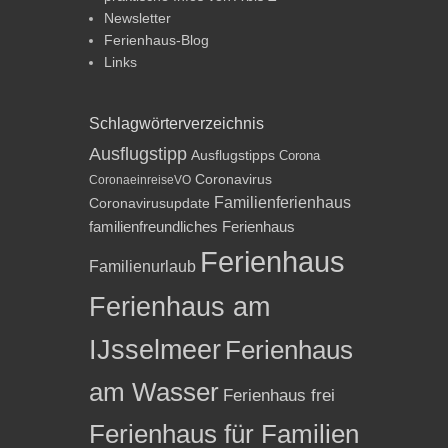
Newsletter
Ferienhaus-Blog
Links
Schlagwörterverzeichnis
Ausflugstipp
Ausflugstipps
Corona
Coronavirus
CoronaeinreiseVO
Familienferienhaus
Coronavirusupdate
familienfreundliches Ferienhaus
Ferienhaus
Familienurlaub
Ferienhaus am
IJsselmeer
Ferienhaus
am Wasser
Ferienhaus frei
Ferienhaus für Familien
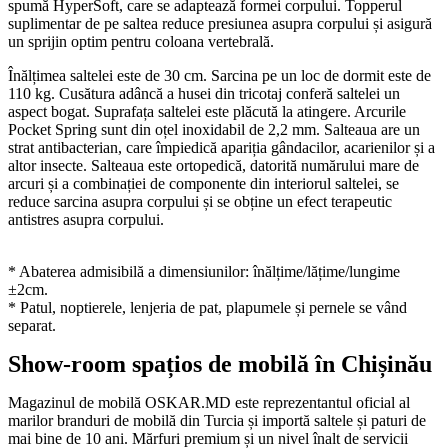
spumă HyperSoft, care se adaptează formei corpului. Topperul
suplimentar de pe saltea reduce presiunea asupra corpului și asigură
un sprijin optim pentru coloana vertebrală.
Înălțimea saltelei este de 30 cm. Sarcina pe un loc de dormit este de
110 kg. Cusătura adâncă a husei din tricotaj conferă saltelei un
aspect bogat. Suprafața saltelei este plăcută la atingere. Arcurile
Pocket Spring sunt din oțel inoxidabil de 2,2 mm. Salteaua are un
strat antibacterian, care împiedică apariția gândacilor, acarienilor și a
altor insecte. Salteaua este ortopedică, datorită numărului mare de
arcuri și a combinației de componente din interiorul saltelei, se
reduce sarcina asupra corpului și se obține un efect terapeutic
antistres asupra corpului.
* Abaterea admisibilă a dimensiunilor: înălțime/lățime/lungime
±2cm.
* Patul, noptierele, lenjeria de pat, plapumele și pernele se vând
separat.
Show-room spațios de mobilă în Chișinău
Magazinul de mobilă OSKAR.MD este reprezentantul oficial al
marilor branduri de mobilă din Turcia și importă saltele și paturi de
mai bine de 10 ani. Mărfuri premium și un nivel înalt de servicii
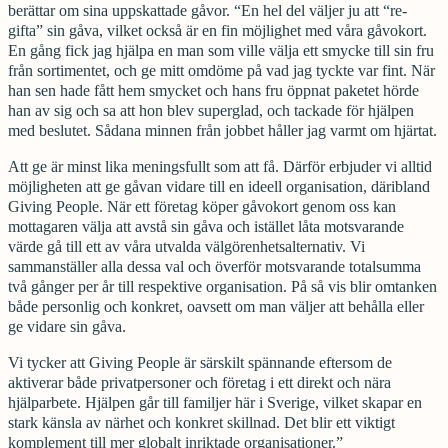
berättar om sina uppskattade gåvor. “En hel del väljer ju att “re-
gifta” sin gåva, vilket också är en fin möjlighet med våra gåvokort.
En gång fick jag hjälpa en man som ville välja ett smycke till sin fru
från sortimentet, och ge mitt omdöme på vad jag tyckte var fint. När
han sen hade fått hem smycket och hans fru öppnat paketet hörde
han av sig och sa att hon blev superglad, och tackade för hjälpen
med beslutet. Sådana minnen från jobbet håller jag varmt om hjärtat.
Att ge är minst lika meningsfullt som att få. Därför erbjuder vi alltid
möjligheten att ge gåvan vidare till en ideell organisation, däribland
Giving People. När ett företag köper gåvokort genom oss kan
mottagaren välja att avstå sin gåva och istället låta motsvarande
värde gå till ett av våra utvalda välgörenhetsalternativ. Vi
sammanställer alla dessa val och överför motsvarande totalsumma
två gånger per år till respektive organisation. På så vis blir omtanken
både personlig och konkret, oavsett om man väljer att behålla eller
ge vidare sin gåva.
Vi tycker att Giving People är särskilt spännande eftersom de
aktiverar både privatpersoner och företag i ett direkt och nära
hjälparbete. Hjälpen går till familjer här i Sverige, vilket skapar en
stark känsla av närhet och konkret skillnad. Det blir ett viktigt
komplement till mer globalt inriktade organisationer.”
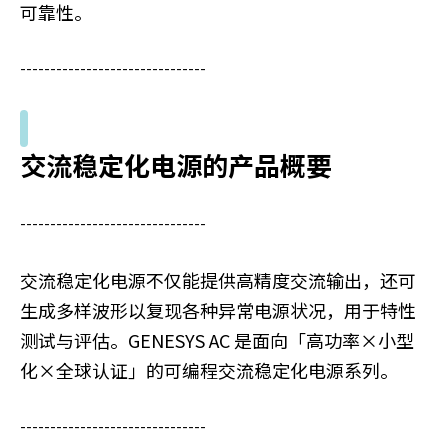
可靠性。
-------------------------------
交流稳定化电源的产品概要
-------------------------------
交流稳定化电源不仅能提供高精度交流输出，还可
生成多样波形以复现各种异常电源状况，用于特性
测试与评估。GENESYS AC 是面向「高功率×小型
化×全球认证」的可编程交流稳定化电源系列。
-------------------------------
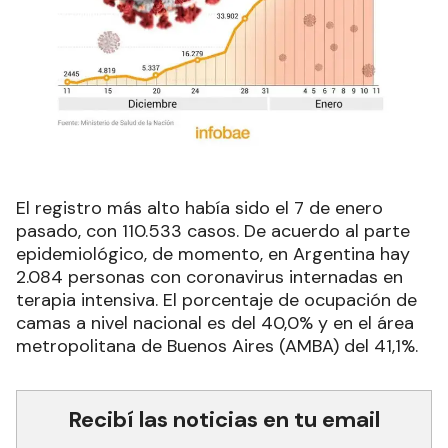
El registro más alto había sido el 7 de enero
pasado, con 110.533 casos. De acuerdo al parte
epidemiológico, de momento, en Argentina hay
2.084 personas con coronavirus internadas en
terapia intensiva. El porcentaje de ocupación de
camas a nivel nacional es del 40,0% y en el área
metropolitana de Buenos Aires (AMBA) del 41,1%.
Recibí las noticias en tu email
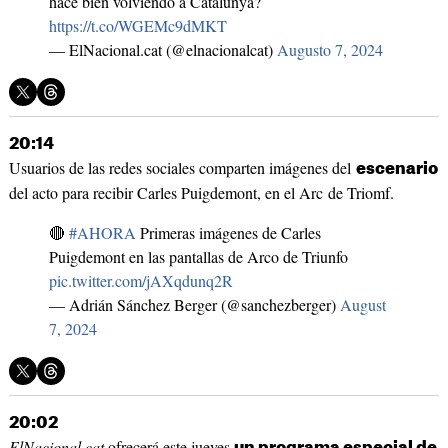
hace bien volviendo a Catalunya?
https://t.co/WGEMc9dMKT
— ElNacional.cat (@elnacionalcat)
Augusto 7, 2024
20:14
Usuarios de las redes sociales comparten imágenes del
escenario
del acto para recibir Carles Puigdemont, en el Arc de Triomf.
🔴
#AHORA
Primeras imágenes de Carles
Puigdemont en las pantallas de Arco de Triunfo
pic.twitter.com/jAXqdunq2R
— Adrián Sánchez Berger (@sanchezberger)
August
7, 2024
20:02
ElNacional.cat
ofrecerá este jueves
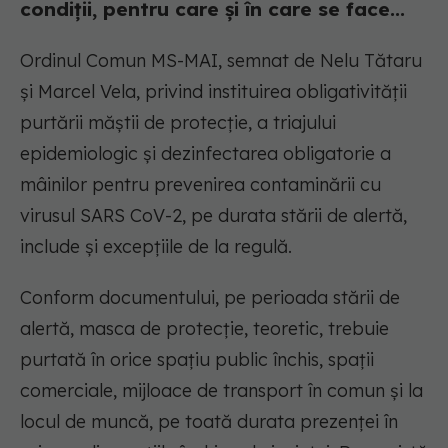
condiții, pentru care și în care se face...
Ordinul Comun MS-MAI, semnat de Nelu Tătaru
și Marcel Vela, privind instituirea obligativității
purtării măștii de protecție, a triajului
epidemiologic și dezinfectarea obligatorie a
mâinilor pentru prevenirea contaminării cu
virusul SARS CoV-2, pe durata stării de alertă,
include și excepțiile de la regulă.
Conform documentului, pe perioada stării de
alertă, masca de protecție, teoretic, trebuie
purtată în orice spațiu public închis, spații
comerciale, mijloace de transport în comun și la
locul de muncă, pe toată durata prezenței în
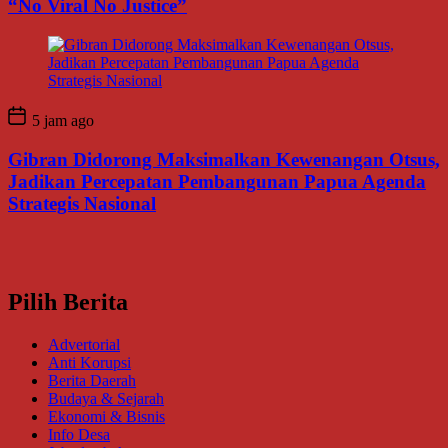
“No Viral No Justice”
5 jam ago
Gibran Didorong Maksimalkan Kewenangan Otsus,
Jadikan Percepatan Pembangunan Papua Agenda
Strategis Nasional
Pilih Berita
Advertorial
Anti Korupsi
Berita Daerah
Budaya & Sejarah
Ekonomi & Bisnis
Info Desa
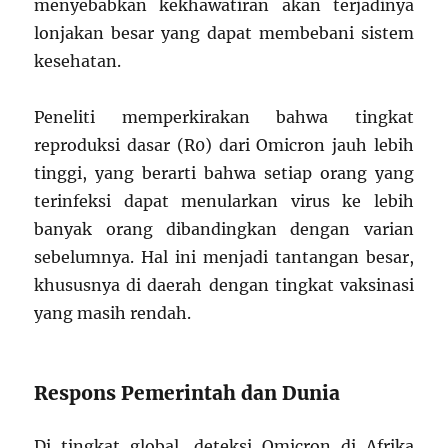
menyebabkan kekhawatiran akan terjadinya
lonjakan besar yang dapat membebani sistem
kesehatan.
Peneliti memperkirakan bahwa tingkat
reproduksi dasar (R0) dari Omicron jauh lebih
tinggi, yang berarti bahwa setiap orang yang
terinfeksi dapat menularkan virus ke lebih
banyak orang dibandingkan dengan varian
sebelumnya. Hal ini menjadi tantangan besar,
khususnya di daerah dengan tingkat vaksinasi
yang masih rendah.
Respons Pemerintah dan Dunia
Di tingkat global, deteksi Omicron di Afrika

== == ==

**Exercise details:**
Print the listing above in full, exactly as written. Omit any pictures.

**Result of this task:**
Newsletter
Ferienhaus-Blog
Links
Schlagwörterverzeichnis
Ausflugstipp
Ausflugstipps
Corona
Coronavirus
CoronaeinreiseVO
Familienferienhaus
Coronavirusupdate
familienfreundliches Ferienhaus
Ferienhaus
Familienurlaub
Ferienhaus am
IJsselmeer
Ferienhaus
am Wasser
Ferienhaus frei
Ferienhaus für Familien
spumă HyperSoft, care se adaptează formei corpului. Topperul
suplimentar de pe saltea reduce presiunea asupra corpului și asigură
un sprijin optim pentru coloana vertebrală.
Înălțimea saltelei este de 30 cm. Sarcina pe un loc de dormit este de
110 kg. Cusătura adâncă a husei din tricotaj conferă saltelei un
aspect bogat. Suprafața saltelei este plăcută la atingere. Arcurile
Pocket Spring sunt din oțel inoxidabil de 2,2 mm. Salteaua are un
strat antibacterian, care împiedică apariția gândacilor, acarienilor și a
altor insecte. Salteaua este ortopedică, datorită numărului mare de
arcuri și a combinației de componente din interiorul saltelei, se
reduce sarcina asupra corpului și se obține un efect terapeutic
antistres asupra corpului.
* Abaterea admisibilă a dimensiunilor: înălțime/lățime/lungime
±2cm.
* Patul, noptierele, lenjeria de pat, plapumele și pernele se vând
separat.
Show-room spațios de mobilă în Chișinău
Magazinul de mobilă OSKAR.MD este reprezentantul oficial al
marilor branduri de mobilă din Turcia și importă saltele și paturi de
mai bine de 10 ani. Mărfuri premium și un nivel înalt de servicii
berättar om sina uppskattade gåvor. “En hel del väljer ju att “re-
gifta” sin gåva, vilket också är en fin möjlighet med våra gåvokort.
En gång fick jag hjälpa en man som ville välja ett smycke till sin fru
från sortimentet, och ge mitt omdöme på vad jag tyckte var fint. När
han sen hade fått hem smycket och hans fru öppnat paketet hörde
han av sig och sa att hon blev superglad, och tackade för hjälpen
med beslutet. Sådana minnen från jobbet håller jag varmt om hjärtat.
Att ge är minst lika meningsfullt som att få. Därför erbjuder vi alltid
möjligheten att ge gåvan vidare till en ideell organisation, däribland
Giving People. När ett företag köper gåvokort genom oss kan
mottagaren välja att avstå sin gåva och istället låta motsvarande
värde gå till ett av våra utvalda välgörenhetsalternativ. Vi
sammanställer alla dessa val och överför motsvarande totalsumma
två gånger per år till respektive organisation. På så vis blir omtanken
både personlig och konkret, oavsett om man väljer att behålla eller
ge vidare sin gåva.
Vi tycker att Giving People är särskilt spännande eftersom de
aktiverar både privatpersoner och företag i ett direkt och nära
hjälparbete. Hjälpen går till familjer här i Sverige, vilket skapar en
stark känsla av närhet och konkret skillnad. Det blir ett viktigt
komplement till mer globalt inriktade organisationer.”
可靠性。
-------------------------------
交流稳定化电源的产品概要
-------------------------------
交流稳定化电源不仅能提供高精度交流输出，还可
生成多样波形以复现各种异常电源状况，用于特性
测试与评估。GENESYS AC 是面向「高功率×小型
化×全球认证」的可编程交流稳定化电源系列。
-------------------------------
El registro más alto había sido el 7 de enero
pasado, con 110.533 casos. De acuerdo al parte
epidemiológico, de momento, en Argentina hay
2.084 personas con coronavirus internadas en
terapia intensiva. El porcentaje de ocupación de
camas a nivel nacional es del 40,0% y en el área
metropolitana de Buenos Aires (AMBA) del 41,1%.
Recibí las noticias en tu email
hace bien volviendo a Catalunya?
https://t.co/WGEMc9dMKT
— ElNacional.cat (@elnacionalcat)
Augusto 7, 2024
20:14
Usuarios de las redes sociales comparten imágenes del
escenario
del acto para recibir Carles Puigdemont, en el Arc de Triomf.
🔴
#AHORA
Primeras imágenes de Carles
Puigdemont en las pantallas de Arco de Triunfo
pic.twitter.com/jAXqdunq2R
— Adrián Sánchez Berger (@sanchezberger)
August
7, 2024
20:02
ElNacional.cat
ofrecerá este jueves
condiții, pentru care și în care se face...
Ordinul Comun MS-MAI, semnat de Nelu Tătaru
și Marcel Vela, privind instituirea obligativității
purtării măștii de protecție, a triajului
epidemiologic și dezinfectarea obligatorie a
mâinilor pentru prevenirea contaminării cu
virusul SARS CoV-2, pe durata stării de alertă,
include și excepțiile de la regulă.
Conform documentului, pe perioada stării de
alertă, masca de protecție, teoretic, trebuie
purtată în orice spațiu public închis, spații
comerciale, mijloace de transport în comun și la
locul de muncă, pe toată durata prezenței în
“No Viral No Justice”
5 jam ago
Gibran Didorong Maksimalkan Kewenangan Otsus,
Jadikan Percepatan Pembangunan Papua Agenda
Strategis Nasional
Pilih Berita
Advertorial
Anti Korupsi
Berita Daerah
Budaya & Sejarah
Ekonomi & Bisnis
Info Desa
menyebabkan kekhawatiran akan terjadinya
lonjakan besar yang dapat membebani sistem
kesehatan.
Peneliti memperkirakan bahwa tingkat
reproduksi dasar (R0) dari Omicron jauh lebih
tinggi, yang berarti bahwa setiap orang yang
terinfeksi dapat menularkan virus ke lebih
banyak orang dibandingkan dengan varian
sebelumnya. Hal ini menjadi tantangan besar,
khususnya di daerah dengan tingkat vaksinasi
yang masih rendah.
Respons Pemerintah dan Dunia
Di tingkat global, deteksi Omicron di Afrika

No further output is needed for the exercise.